BEGIN Reading text
American comedian and actor (born 1962)

Robert Francis "Bobcat" Goldthwait (born May 26, 1962) is an American comedian, actor, director, and screenwriter. He is known for his black comedy stand-up act, delivered through an energetic stage persona with an unusual raspy and high-pitched voice. He came to prominence with his stand-up specials An Evening with Bobcat Goldthwait—Share the Warmth and Bob Goldthwait—Is He Like That All the Time? and his acting roles, including Zed in the Police Academy franchise and Eliot Loudermilk in Scrooged. Since 2012, he has been a regular panelist on the radio-quiz show Wait Wait... Don't Tell Me!.

Goldthwait has written and directed a number of films and television series, most notably the black comedies Shakes the Clown (1991), in which he also starred, Sleeping Dogs Lie (2006), World's Greatest Dad (2009), God Bless America (2011), and the horror film Willow Creek (2013); episodes of Chappelle's Show, Jimmy Kimmel Live! (2004–07), and Maron (2013–15); and several stand-up specials, including Patton Oswalt: Tragedy Plus Comedy Equals Time (2014).

He has also worked extensively as a voice actor, with voice roles in Capitol Critters (1992–95), Hercules (1997), and Hercules: The Animated Series (1998–99), and has provided the voice of Pop Fizz in the Skylanders video game series since the character's debut in 2012's Skylanders: Giants.

==Early life==
Robert Francis Goldthwait was born on May 26, 1962, in Syracuse, New York, the son of Kathleen Ann (Welch), a department store employee, and Thomas Lincoln Goldthwait, a sheet metal worker. He was raised in a working-class Catholic family.

At an early age, Goldthwait decided on a career as a comedian, inspired by enjoying making his friends laugh. During his time at St. Matthew's Grammar School, Goldthwait would host performances for his friends regularly, among them being future voice actor Tom Kenny. Goldthwait would experiment with new content, and developed a strong liking for props.

I had nuns for all my grammar school, and there I was just told that I was not funny and that I was fat—it was just my first dealings with critics, actually. And I really did. I had like a nun telling me I was fat. It's no wonder as an adult I had "manorexia" for, like, ten years. And then in high school I still went to a Catholic school but I had these teachers that were kind of very encouraging. You know, Tom Kenny and myself were doing stand-up comedy when we were fifteen. I remember in physics class falling asleep, and the physics teacher going "Well, you know, they did a show last night, and they're on another journey," and the guy was cool with it, you know? And I had an English teacher that was the same way: Santo Berlotti, who was very encouraging of me writing and stuff.

In 1980, Goldthwait and Kenny graduated from Bishop Grimes Junior/Senior High School in East Syracuse, New York. They formed a comedy troupe called The Generic Comics. In their mid-teens, they saw an ad for an open-mic night in Skaneateles that featured comedian Barry Crimmins with the moniker "Bear Cat". He and Kenny went to the event and performed under the monikers Bobcat and Tomcat, respectively, as a tribute to Crimmins. Early in his career, Goldthwait also co-wrote with Martin Olson, who is listed as writer on his first two comedy specials Share the Warmth and Don't Watch This Show.
END Reading text
BEGIN Given information
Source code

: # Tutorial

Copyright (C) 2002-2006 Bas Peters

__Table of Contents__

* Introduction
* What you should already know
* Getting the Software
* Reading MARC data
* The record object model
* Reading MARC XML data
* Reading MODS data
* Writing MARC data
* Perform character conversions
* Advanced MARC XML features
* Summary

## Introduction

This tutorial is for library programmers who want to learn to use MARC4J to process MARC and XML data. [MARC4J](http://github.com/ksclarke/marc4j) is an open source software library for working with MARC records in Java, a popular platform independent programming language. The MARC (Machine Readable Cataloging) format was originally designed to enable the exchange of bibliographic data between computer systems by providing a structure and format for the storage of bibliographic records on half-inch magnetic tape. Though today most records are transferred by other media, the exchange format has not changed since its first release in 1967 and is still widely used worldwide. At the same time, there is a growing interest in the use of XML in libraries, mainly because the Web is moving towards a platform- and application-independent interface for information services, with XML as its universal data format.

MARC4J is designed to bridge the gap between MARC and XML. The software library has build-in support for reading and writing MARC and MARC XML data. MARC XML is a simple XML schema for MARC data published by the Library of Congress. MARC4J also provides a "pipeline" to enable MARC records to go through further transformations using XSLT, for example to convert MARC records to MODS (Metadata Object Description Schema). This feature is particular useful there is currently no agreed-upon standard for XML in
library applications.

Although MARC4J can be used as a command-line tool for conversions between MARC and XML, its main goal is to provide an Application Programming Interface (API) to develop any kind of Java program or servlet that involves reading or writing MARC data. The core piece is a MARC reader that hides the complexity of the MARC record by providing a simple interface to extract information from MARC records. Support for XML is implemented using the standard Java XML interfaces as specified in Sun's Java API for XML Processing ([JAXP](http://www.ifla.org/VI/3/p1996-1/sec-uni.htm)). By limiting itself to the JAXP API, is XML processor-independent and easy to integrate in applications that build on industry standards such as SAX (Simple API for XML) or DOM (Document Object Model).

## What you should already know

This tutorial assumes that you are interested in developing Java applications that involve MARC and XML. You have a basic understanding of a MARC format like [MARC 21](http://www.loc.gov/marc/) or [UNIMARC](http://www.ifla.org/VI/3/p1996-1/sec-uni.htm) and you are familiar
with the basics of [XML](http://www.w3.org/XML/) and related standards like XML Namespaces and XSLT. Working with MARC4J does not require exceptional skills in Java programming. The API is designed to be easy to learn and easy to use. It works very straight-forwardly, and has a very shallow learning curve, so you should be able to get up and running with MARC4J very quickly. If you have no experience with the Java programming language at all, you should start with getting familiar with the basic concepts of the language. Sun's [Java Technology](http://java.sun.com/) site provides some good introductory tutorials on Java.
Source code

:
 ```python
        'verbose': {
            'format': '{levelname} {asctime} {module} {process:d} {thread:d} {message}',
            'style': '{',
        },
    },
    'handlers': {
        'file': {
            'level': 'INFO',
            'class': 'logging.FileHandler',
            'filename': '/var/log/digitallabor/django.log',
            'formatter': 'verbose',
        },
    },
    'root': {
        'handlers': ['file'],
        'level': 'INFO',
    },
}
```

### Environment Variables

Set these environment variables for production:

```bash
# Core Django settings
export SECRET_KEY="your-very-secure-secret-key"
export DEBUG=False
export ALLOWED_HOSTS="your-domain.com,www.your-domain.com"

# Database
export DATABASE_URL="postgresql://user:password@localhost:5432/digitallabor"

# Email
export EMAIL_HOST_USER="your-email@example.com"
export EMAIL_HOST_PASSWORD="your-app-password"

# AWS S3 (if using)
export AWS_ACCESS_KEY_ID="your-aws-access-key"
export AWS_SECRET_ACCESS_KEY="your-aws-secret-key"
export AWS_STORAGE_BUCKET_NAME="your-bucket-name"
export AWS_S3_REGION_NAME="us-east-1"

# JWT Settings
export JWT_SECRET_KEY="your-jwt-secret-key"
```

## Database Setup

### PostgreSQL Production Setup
END Given information
Required tasks:
A – From the Bobcat Goldthwait biography, print the stretch from "In 1980, Goldthwait" through "Watch This Show.".
B – According to the Bobcat Goldthwait biography, which high school did Goldthwait and Kenny graduate from in 1980?

Answer set:
A –
In 1980, Goldthwait and Kenny graduated from Bishop Grimes Junior/Senior High School in East Syracuse, New York. They formed a comedy troupe called The Generic Comics. In their mid-teens, they saw an ad for an open-mic night in Skaneateles that featured comedian Barry Crimmins with the moniker "Bear Cat". He and Kenny went to the event and performed under the monikers Bobcat and Tomcat, respectively, as a tribute to Crimmins. Early in his career, Goldthwait also co-wrote with Martin Olson, who is listed as writer on his first two comedy specials Share the Warmth and Don't Watch This Show.

B – Bishop Grimes Junior/Senior High School in East Syracuse, New York.